For more than 50 years, Ed Atkins crossed a railroad track that cut through his property on Black Creek Road to access 4.9 acres of his hunting and fishing land, just behind his house.
But in 2021, Luxapalila Valley Railroad — owned by Genesee & Wyoming Inc. — began parking its train from the east to west end of his property on the weekends, effectively cutting his land in half.
When he asked a company representative to unhook just one rail car so he could pass through, he was told not to cross the track or he could be charged with trespassing, whether the train was there or not.
“We had never heard a word from (the railroad) until then,” said Atkins, 85. “… I tried to call them, and they told me, ‘Sir, I’m recording your voice.’ I said, ‘I certainly am glad because I like to hear myself talk, so say something that’ll make me nervous.’ That’s when they told me they’d get me for trespassing across that land.”
Just two years later, after seeking help from the Lowndes County Board of Supervisors and other local government officials, he now plans to take his case before the Lowndes County Chancery Court and hopes to receive an easement for the property, which does not currently exist in court records, he said.
An easement is a mutually agreed or court-appointed access point where one property owner may cross through a portion of another property to access their land.
Atkins’ deed, obtained in 1970, gives the rail company right-of-way to cross through the middle of his 6 acres.

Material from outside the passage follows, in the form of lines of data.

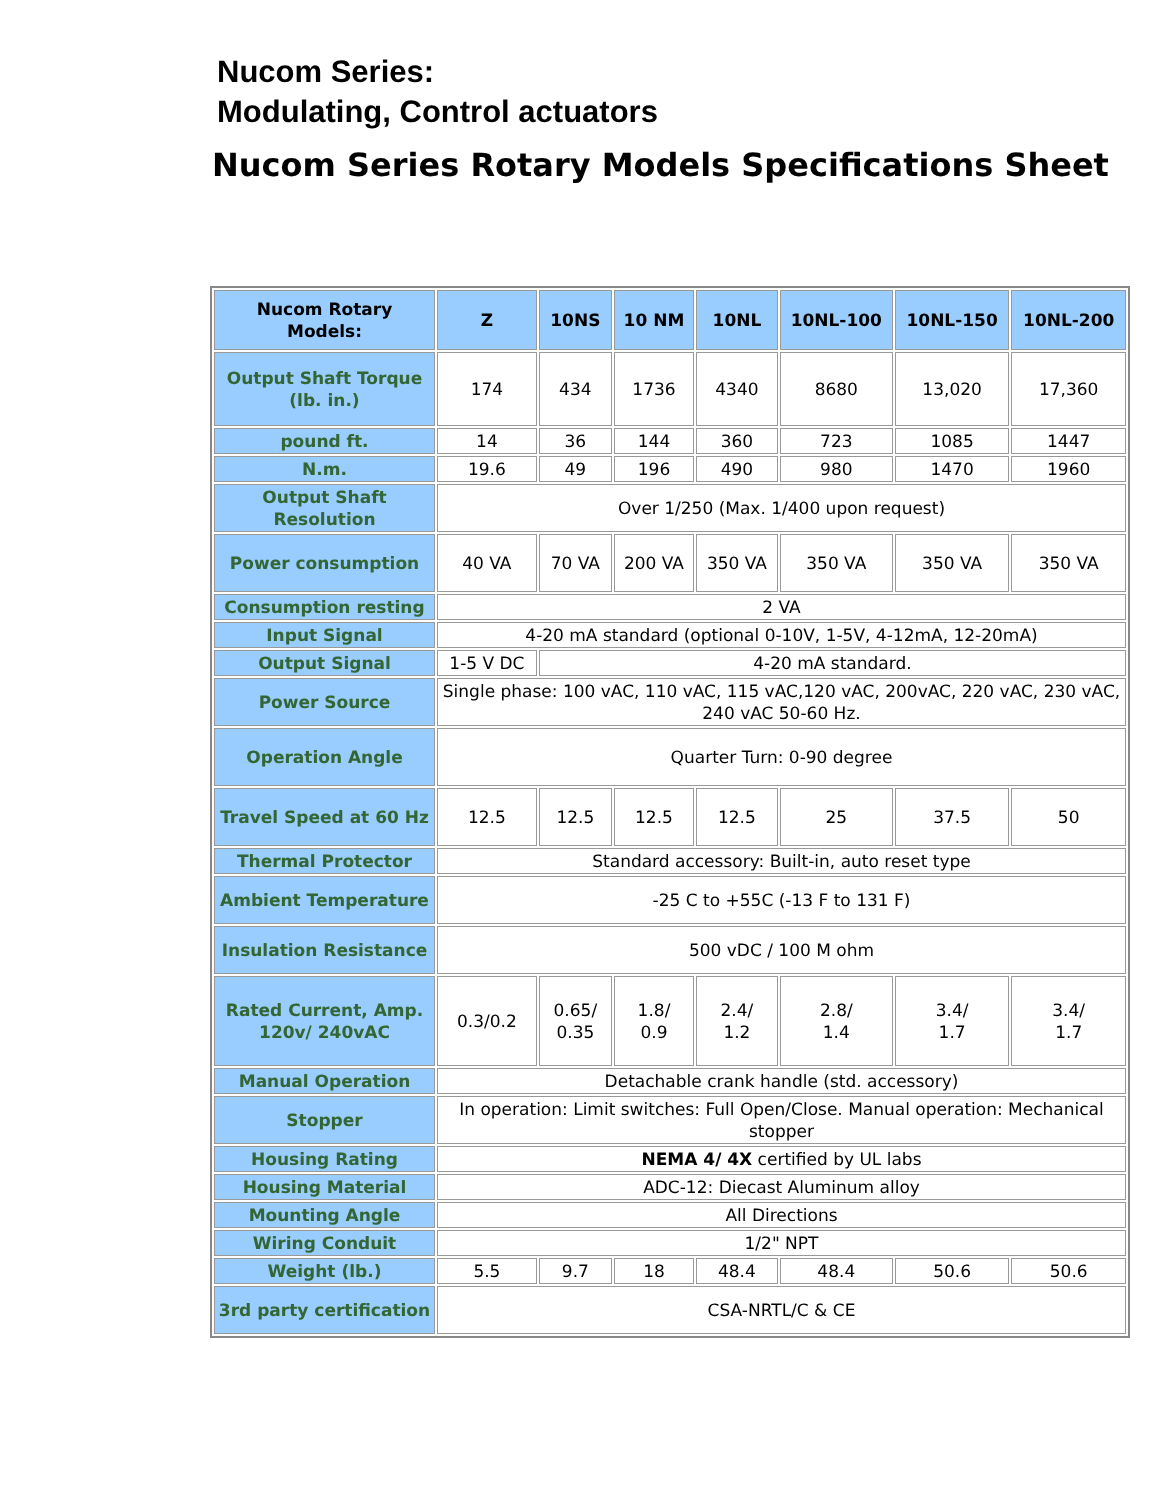Nucom Series:
Modulating, Control actuators
Nucom Series Rotary Models Specifications Sheet
| Nucom Rotary Models: | Z | 10NS | 10 NM | 10NL | 10NL-100 | 10NL-150 | 10NL-200 |
| --- | --- | --- | --- | --- | --- | --- | --- |
| Output Shaft Torque (lb. in.) | 174 | 434 | 1736 | 4340 | 8680 | 13,020 | 17,360 |
| pound ft. | 14 | 36 | 144 | 360 | 723 | 1085 | 1447 |
| N.m. | 19.6 | 49 | 196 | 490 | 980 | 1470 | 1960 |
| Output Shaft Resolution | Over 1/250 (Max. 1/400 upon request) | | | | | | |
| Power consumption | 40 VA | 70 VA | 200 VA | 350 VA | 350 VA | 350 VA | 350 VA |
| Consumption resting | 2 VA | | | | | | |
| Input Signal | 4-20 mA standard (optional 0-10V, 1-5V, 4-12mA, 12-20mA) | | | | | | |
| Output Signal | 1-5 V DC | 4-20 mA standard. | | | | | |
| Power Source | Single phase: 100 vAC, 110 vAC, 115 vAC,120 vAC, 200vAC, 220 vAC, 230 vAC, 240 vAC 50-60 Hz. | | | | | | |
| Operation Angle | Quarter Turn: 0-90 degree | | | | | | |
| Travel Speed at 60 Hz | 12.5 | 12.5 | 12.5 | 12.5 | 25 | 37.5 | 50 |
| Thermal Protector | Standard accessory: Built-in, auto reset type | | | | | | |
| Ambient Temperature | -25 C to +55C (-13 F to 131 F) | | | | | | |
| Insulation Resistance | 500 vDC / 100 M ohm | | | | | | |
| Rated Current, Amp. 120v/ 240vAC | 0.3/0.2 | 0.65/ 0.35 | 1.8/ 0.9 | 2.4/ 1.2 | 2.8/ 1.4 | 3.4/ 1.7 | 3.4/ 1.7 |
| Manual Operation | Detachable crank handle (std. accessory) | | | | | | |
| Stopper | In operation: Limit switches: Full Open/Close. Manual operation: Mechanical stopper | | | | | | |
| Housing Rating | NEMA 4/ 4X certified by UL labs | | | | | | |
| Housing Material | ADC-12: Diecast Aluminum alloy | | | | | | |
| Mounting Angle | All Directions | | | | | | |
| Wiring Conduit | 1/2" NPT | | | | | | |
| Weight (lb.) | 5.5 | 9.7 | 18 | 48.4 | 48.4 | 50.6 | 50.6 |
| 3rd party certification | CSA-NRTL/C & CE | | | | | | |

It does not specify an easement for Atkins to cross the rail.
“My family has owned this land for more than 100 years,” Atkins said, who has owned it himself for about half that time. “… We have had an understanding with (the railroad) for that long, so I can’t see why I now have to pay (a lawyer) just to get what is mine.”
The track that stretches across Atkins’ property was initially built in 1894 by the Southern Railway Company, which Atkins said had an “understanding” with his family. Southern Railway sold it to Columbus and Greenville Railway in the 1920s. C&G sold those rails to the Luxapalila Valley Railroad in 1996. That company was absorbed into Genesee and Wyoming Railroad Services in 2008, according to deed records.
Atkins said since the company told him not to cross the track, he had come to an agreement with his neighbor, Bernice Brown, to use a rail crossing on her land. The railroad has also blocked that crossing.
Trying to make a deal
Federal Railroad Administration Public Affairs Officer Warren Flatau told The Dispatch there are no federal or state laws regulating where a private rail company can store trains or block private crossings it owns.
“There is no federal prohibition on storage of rail cars on mainline track or sidings,” Flatau said. “(the railroad company) may do so for several legitimate commercial and operational reasons. Ideally, the railroad should be a good neighbor and work with the property owner to achieve a mutually acceptable agreement.”
Lowndes County Board of Supervisors Attorney Tim Hudson said he assisted Atkins several times in 2022 to try to reach an agreement with the railroad company.
“I’ve communicated with the railroad, and I don’t think we’ve been able to get any success,” Hudson said. “They take the position of ‘That’s our land and we do what we want to do, and he doesn’t even need to come on or cross the tracks.’”
A Genessee and Wyoming spokesperson told The Dispatch via email that the company had made attempts to reach an agreement with both Atkins and Brown to give them access to the private rail crossing, if they provided proof of basic liability insurance through their homeowners’ policy.
“The crossing adjacent to Ms. Brown’s property is private property, but (we) are willing and ready to assist in granting access if official proceedings are followed,” the spokesperson said. “Neither Ms. Brown nor Mr. Atkins has furnished (us) with an agreement for legal access.”
The company did not respond by press time to questions about why it stores the train near Atkins’ property or what the “official proceedings” are.
Atkins denied ever receiving such correspondence from the railroad company on a mutual agreement.
“They told me they’re going to arrest me for trespassing,” he said. “That’s all.”
Filing for easement with chancery court
Retired Chancery Court Judge Jim Davidson said Atkins could plead his case to the court based on the precedent he and his family have accessed that land by crossing the track at a specific point since owning the property.
Chancery court deals with land records and cases involving real property.
“If he has been doing that for a lengthy period of time, he can go to chancery court and ask for a prescriptive easement,” Davidson said.
A prescriptive easement is a document that gives a landowner the right to cross through another’s land to access their own property without the permission of the second party, Davidson said.
Davidson added it is also possible that the two parties may have signed a private easement when the track was built, but it was never filed. The court has an obligation to hear Atkins’ case and assess the situation but only if Atkins brings it forward, Davidson said.
“If it turns out to be correct that he has accessed it across not his neighbor’s land but the point that he has been accessing it for a number of years on his land, and all of a sudden they put a train there and they said, ‘No, you can’t do this anymore,’ he would ask the court to grant him prescriptive easement,” he said. “Then they would have to move that train off that property and allow him access back and forth.”
Editor’s note: This story has been updated to better reflect the ownership of the railroad in question.